Again and again, I find myself thinking about or reading these pieces
because of the prose and the ideas expressed in them. This is writing that more people should read
and more people should write. So, I would like to share it. Hopefully, they are as
meaningful to you as they are to me.
- Victor Bruno, "The Immigrant: Let's Go Exploring,"Desistfilm.
If everything is movement, if everything is formal, so Gray’s
camera is no longer a camera-stylo and is now a camera-microscope or a
camera-bucksaw, because it whittles
and analyses frontally the situations and emotions. Henceforth, if
we are seeing a film about someone who is going farther and is crying to reach
her destiny to the will of
destiny, what is left to us is being complacent to the sanctity of the
woman who walks.
- Howard Hampton, "Midnight's Children," Artforum.
What the hell is an Eraserhead? Porn, maybe? Didn’t look like a porn crowd, gay or
straight. Nor the glittery trick-or-trashers who came out for The Rocky Horror Picture Show or
even the hardy Pink Flamingos faithful.
Looked more like the people at the X gig, both onstage and off. She turns this
over in her mind for a slow block or two before making a U-turn and going back.
- Danny King, "The Details: Robert Zemeckis' Flight," Mubi Notebook.
The opening thirty minutes of Robert
Zemeckis’s Flight (2012) represents some
of the most exhilarating studio filmmaking of recent years.
- Michael Koresky, "Stranger by the Lake," Reverse Shot.
The daring of Guiraudie’s vision lies in its
matter-of-factness—is this the first time a filmmaker (of pornographic films or
not) has made scrotums such an integral part of the mise-en-scène?
- Adrian Martin, "Film Theory of the Asymmetrical Prostate," Ctrl-Z.
I like it when people say that, with some film or
other, they had to find a way in—some tear in the fabric, some
protruding detail, some aspect seen from a certain angle or in a particular
light—before being able to scramble inside and poke around. Bene’s films gave
me this messy, corporeal, visceral sense of being right inside the
machine of cinema.
- Joe McElhaney, "Survival Tactics: German Filmmakers in Hollywood, 1940-1960," LOLA.
To have a strongly Germanic
style in 1940s America was to be in possession of gifts that were, given the
historical context, the site of highly ambivalent relations.
- Michael Pattison, "Take Note(s): accessing, surviving and making the most out of film festivals," IdFilm.
Some thoughts and advice to budding freelance film critics, on preparing for, and making the most out of, a film festival...

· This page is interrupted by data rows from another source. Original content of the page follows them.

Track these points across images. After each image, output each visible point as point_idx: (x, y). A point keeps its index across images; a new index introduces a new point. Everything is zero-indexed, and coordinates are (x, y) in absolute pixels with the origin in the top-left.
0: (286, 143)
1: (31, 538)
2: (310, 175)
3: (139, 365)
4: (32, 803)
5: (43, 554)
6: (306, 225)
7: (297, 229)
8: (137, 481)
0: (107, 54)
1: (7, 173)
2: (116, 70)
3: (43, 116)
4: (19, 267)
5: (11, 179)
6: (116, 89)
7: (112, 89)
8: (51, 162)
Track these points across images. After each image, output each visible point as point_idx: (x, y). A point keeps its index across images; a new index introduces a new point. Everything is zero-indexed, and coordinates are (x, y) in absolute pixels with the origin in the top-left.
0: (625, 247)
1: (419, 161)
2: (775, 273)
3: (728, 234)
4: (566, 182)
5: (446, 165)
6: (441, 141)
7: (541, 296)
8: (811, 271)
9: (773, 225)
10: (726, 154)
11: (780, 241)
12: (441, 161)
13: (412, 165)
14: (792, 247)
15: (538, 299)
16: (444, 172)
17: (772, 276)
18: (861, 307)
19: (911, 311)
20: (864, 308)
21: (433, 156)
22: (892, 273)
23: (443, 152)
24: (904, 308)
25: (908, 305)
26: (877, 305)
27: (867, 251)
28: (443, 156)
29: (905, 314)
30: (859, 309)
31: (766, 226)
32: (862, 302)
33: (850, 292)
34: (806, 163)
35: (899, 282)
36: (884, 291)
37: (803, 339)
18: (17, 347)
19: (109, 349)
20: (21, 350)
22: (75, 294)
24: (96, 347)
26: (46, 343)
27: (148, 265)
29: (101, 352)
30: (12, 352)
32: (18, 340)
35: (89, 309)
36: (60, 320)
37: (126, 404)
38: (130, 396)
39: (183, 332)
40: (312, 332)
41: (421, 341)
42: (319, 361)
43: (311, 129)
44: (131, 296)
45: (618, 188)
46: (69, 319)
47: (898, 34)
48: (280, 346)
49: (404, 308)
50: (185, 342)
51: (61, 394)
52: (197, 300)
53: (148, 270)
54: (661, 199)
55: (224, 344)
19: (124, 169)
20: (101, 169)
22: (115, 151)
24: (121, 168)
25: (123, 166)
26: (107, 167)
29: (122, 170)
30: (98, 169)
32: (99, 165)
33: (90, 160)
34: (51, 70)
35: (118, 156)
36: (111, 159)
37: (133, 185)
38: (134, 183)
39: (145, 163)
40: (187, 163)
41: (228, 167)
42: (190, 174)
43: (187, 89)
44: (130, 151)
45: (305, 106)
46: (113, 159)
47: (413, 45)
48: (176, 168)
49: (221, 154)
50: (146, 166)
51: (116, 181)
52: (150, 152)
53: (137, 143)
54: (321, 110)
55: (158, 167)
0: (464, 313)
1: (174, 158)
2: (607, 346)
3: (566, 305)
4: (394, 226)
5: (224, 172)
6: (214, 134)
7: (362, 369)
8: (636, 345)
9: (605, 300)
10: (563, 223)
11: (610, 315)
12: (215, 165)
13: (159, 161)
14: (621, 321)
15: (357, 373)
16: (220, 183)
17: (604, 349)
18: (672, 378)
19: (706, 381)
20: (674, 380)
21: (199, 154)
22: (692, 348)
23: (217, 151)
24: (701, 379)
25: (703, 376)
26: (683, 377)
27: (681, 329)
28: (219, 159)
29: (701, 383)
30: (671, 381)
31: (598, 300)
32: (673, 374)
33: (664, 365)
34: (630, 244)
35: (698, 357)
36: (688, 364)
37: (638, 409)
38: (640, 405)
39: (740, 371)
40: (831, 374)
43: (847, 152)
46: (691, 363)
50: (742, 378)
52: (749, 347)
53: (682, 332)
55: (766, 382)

- Michael Sicinski, "Paolo Sorrentino: A Medium Talent," Cinema Scope.
Sorrentino has had ample
opportunity to make good on his modest gifts. Like so many mannerists, he is
well suited to satire and the grotesque, but with The Great Beauty he has created an inflatable
white elephant, a film teeming with grandeur and flourish in the manner of a
third-rate stage magician attempting misdirection.
- R. Emmet Sweeney, "Transparency of Style: The Best Years of Our Lives (1946)," Movie Morlocks.
Wyler felt he “knew these
people”, and spent the production searching for a lucid realism. Today
“realism” invokes images of a handheld camera bobbing around the streets of
Italy, but Wyler was not after neorealism’s immediacy, but the power of
Hollywood technology to create maximum legibility.
- Neil Young, "Send in the Clouds: James Benning's FAROCKI," Mubi Notebook.
Yes, anyone could have gotten
out their camera and recorded the movements of a cloud; Benning actually did
so, as the logical extension (and culmination?) of his landscape and skyscape
investigations from the four previous decades.